### [What to produce]
Copy out, word for word, the lines of the material from the one containing "phylum: Arthropoda" through the last line, including both.

### [Saved data entries]
● ● ● ●

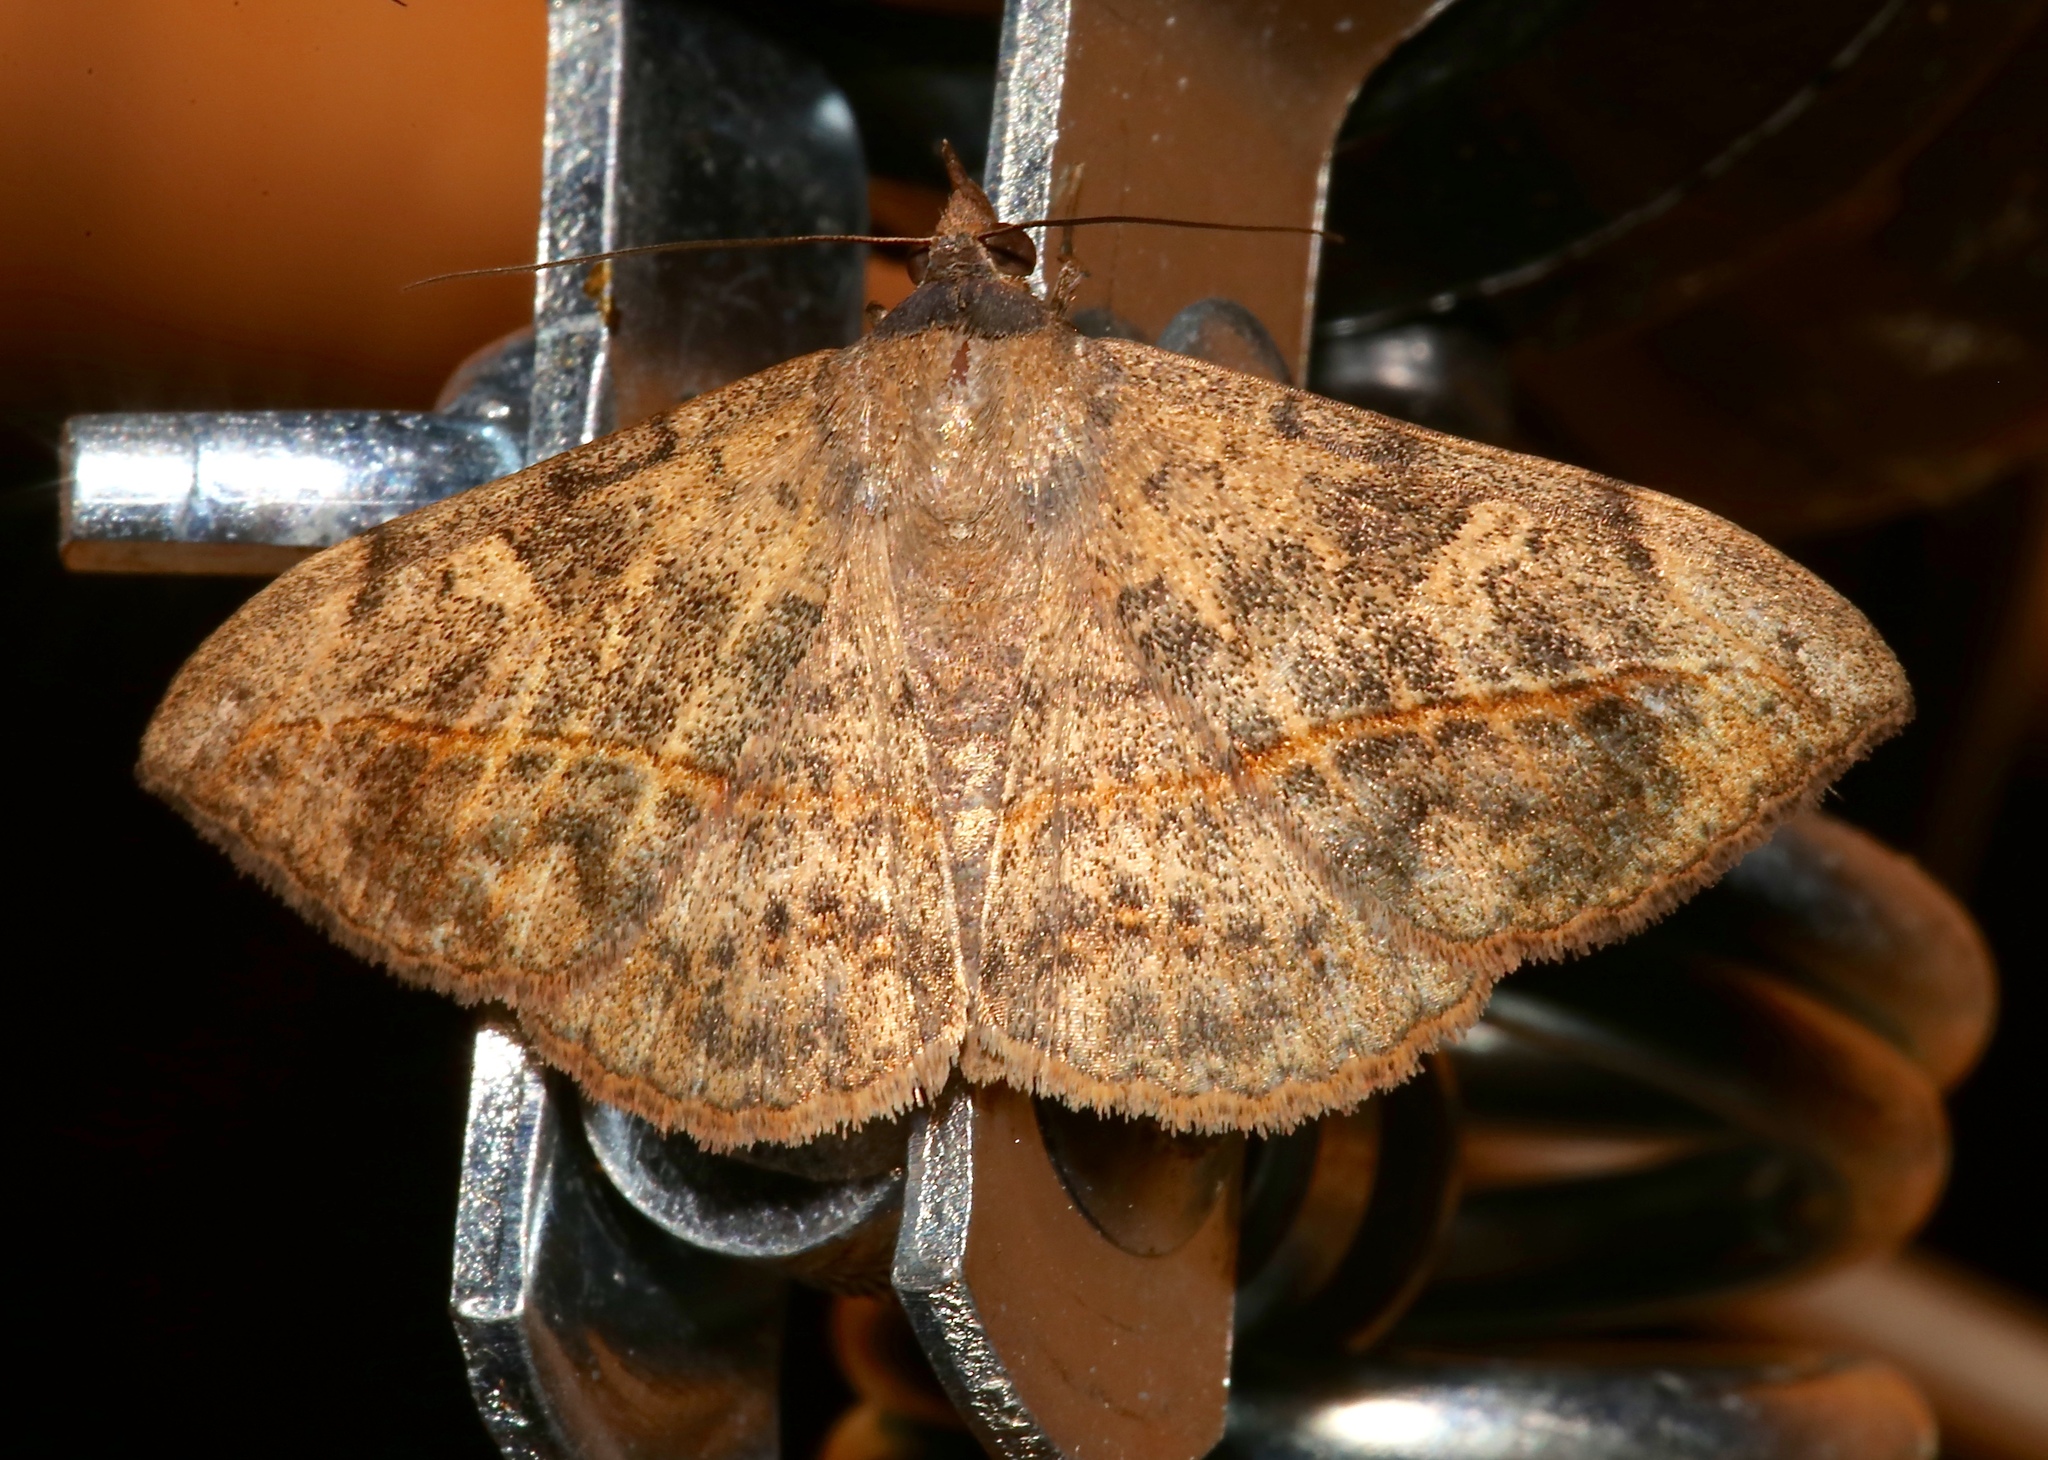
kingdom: Animalia
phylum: Arthropoda
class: Insecta
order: Lepidoptera
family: Erebidae
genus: Anticarsia
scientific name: Anticarsia gemmatalis
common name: Cutworm moth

● ● ● ●

### [Reply]
phylum: Arthropoda
class: Insecta
order: Lepidoptera
family: Erebidae
genus: Anticarsia
scientific name: Anticarsia gemmatalis
common name: Cutworm moth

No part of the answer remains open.